Joe y avait transporté sa cuisine portative, et il se livrait à une foule de combinaisons culinaires, en dépensant l’eau avec une insouciante prodigalité.
«Quelle étrange succession de chagrins et de plaisirs! s’écria Kennedy; cette abondance après cette privation! ce luxe succédant à cette misère! Ah! j’ai été bien près de devenir fou!
– Mon cher Dick, lui dit le docteur, sans Joe, tu ne serais pas là en train de discourir sur l’instabilité des choses humaines.
– Brave ami! fit Dick en tendant la main à Joe.
– Il n’y a pas de quoi, répondit celui-ci. À charge de revanche, monsieur Dick, en préférant toutefois que l’occasion ne se présente pas de me rendre la pareille!
– C’est une pauvre nature que la nôtre! reprit Fergusson. Se laisser abattre pour si peu!
– Pour si peu d’eau, voulez-vous dire, mon maître! Il faut que cet élément soit bien nécessaire à la vie!
– Sans doute, Joe, et les gens privés de manger résistent plus longtemps que les gens privés de boire.
– Je le crois; d’ailleurs, au besoin, on mange ce qui se rencontre, même son semblable, quoique cela doive faire un repas à vous rester longtemps sur le cœur!
– Les sauvages ne s’en font pas faute, cependant, dit Kennedy.
– Oui, mais ce sont des sauvages, et qui sont habitués à manger de la viande crue; voilà une coutume qui me répugnerait!
– Cela est assez répugnant, en effet, reprit le docteur, pour que personne n’ait ajouté foi aux récits des premiers voyageurs en Afrique; ceux-ci rapportèrent que plusieurs peuplades se nourrissaient de viande crue, et on refusa généralement d’admettre le fait. Ce fut dans ces circonstances qu’il arriva une singulière aventure à James Bruce.
– Contez-nous cela, monsieur; nous avons le temps de vous entendre, dit Joe en s’étalant voluptueusement sur l’herbe fraîche.
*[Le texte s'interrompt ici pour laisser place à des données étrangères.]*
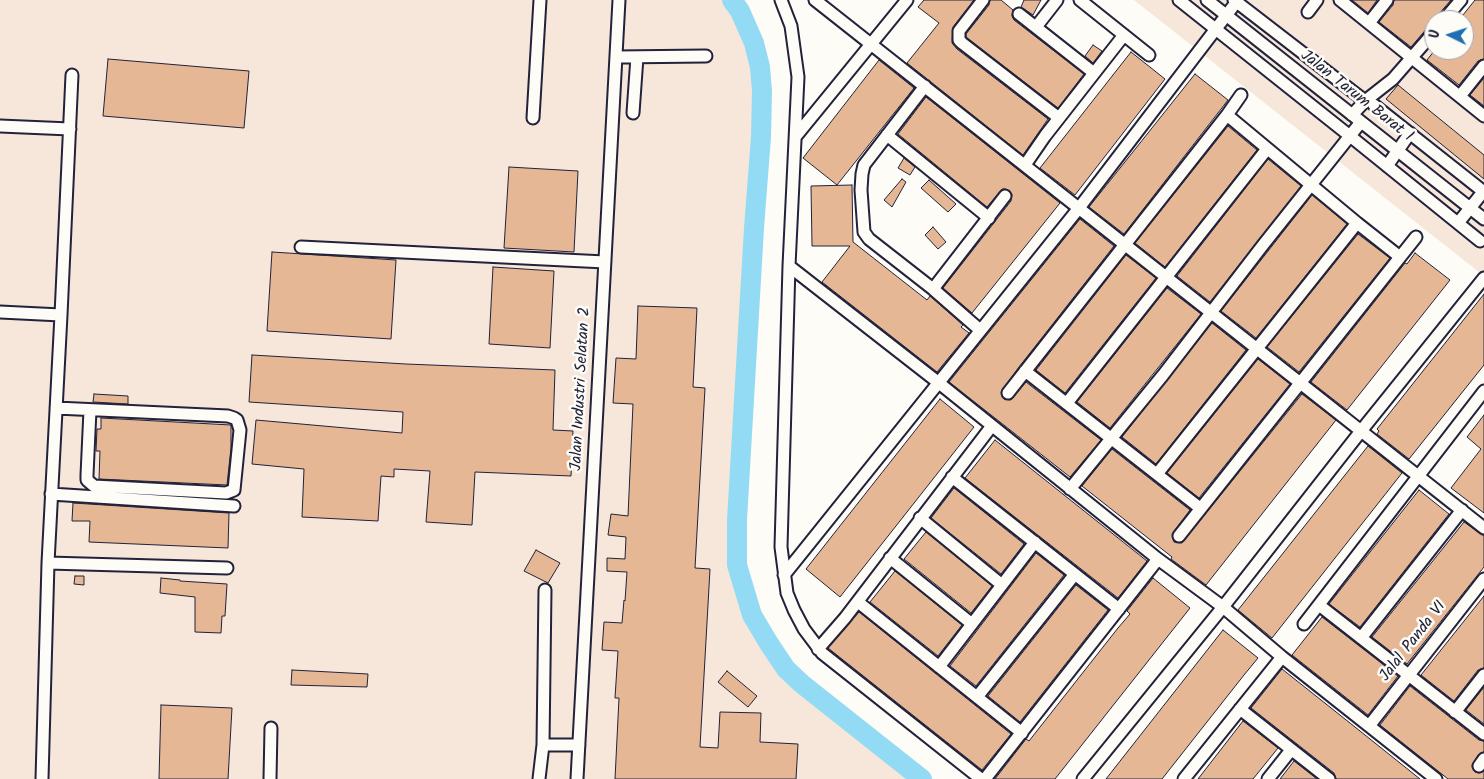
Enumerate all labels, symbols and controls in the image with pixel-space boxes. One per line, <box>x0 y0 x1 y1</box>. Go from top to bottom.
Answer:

– Volontiers. James Bruce était un Écossais du comté de Stirling, qui, de 1768 à 1772, parcourut toute l’Abyssinie jusqu’au lac Tyana, à la recherche des sources du Nil; puis, il revint en Angleterre, où il publia ses voyages en 1790 seulement. Ses récits furent accueillis avec une incrédulité extrême, incrédulité qui sans doute est réservée aux nôtres. Les habitudes des Abyssiniens semblaient si différentes des us et coutumes anglais, que personne ne voulait y croire. Entre autres détails, James Bruce avait avancé que les peuples de l’Afrique orientale mangeaient de la viande crue. Ce fait souleva tout le monde contre lui. Il pouvait en parler à son aise! on n’irait point voir! Bruce était un homme très courageux et très rageur. Ces doutes l’irritaient au suprême degré. Un jour, dans un salon d’Édimbourg, un Écossais reprit en sa présence le thème des plaisanteries quotidiennes, et à l’endroit de la viande crue, il déclara nettement que la chose n’était ni possible ni vraie. Bruce ne dit rien; il sortit, et rentra quelques instants après avec un beefsteak cru, saupoudré de sel et de poivre à la mode africaine. «Monsieur, dit-il à l’Écossais, en doutant d’une chose que j’ai avancée, vous m’avez fait une injure grave; en la croyant impraticable, vous vous êtes complètement trompé. Et, pour le prouver à tous, vous allez manger tout de suite ce beefsteak cru, ou vous me rendrez raison de vos paroles.» L’Écossais eut peur, et il obéit non sans de fortes grimaces. Alors, avec le plus grand sang-froid, James Bruce ajouta: «En admettant même que la chose ne soit pas vraie, monsieur, vous ne soutiendrez plus, du moins, qu’elle est impossible.»
– Bien riposté, fit Joe. Si l’Écossais a pu attraper une indigestion, il n’a eu que ce qu’il méritait. Et si, à notre retour en Angleterre, on met notre voyage en doute…
– Eh bien! que feras-tu? Joe.
– Je ferai manger aux incrédules les morceaux du Victoria, sans sel et sans poivre!»
Et chacun de rire des expédients de Joe. La journée se passa de la sorte, en agréables propos; avec la force revenait l’espoir; avec l’espoir, l’audace. Le passé s’effaçait devant l’avenir avec une providentielle rapidité.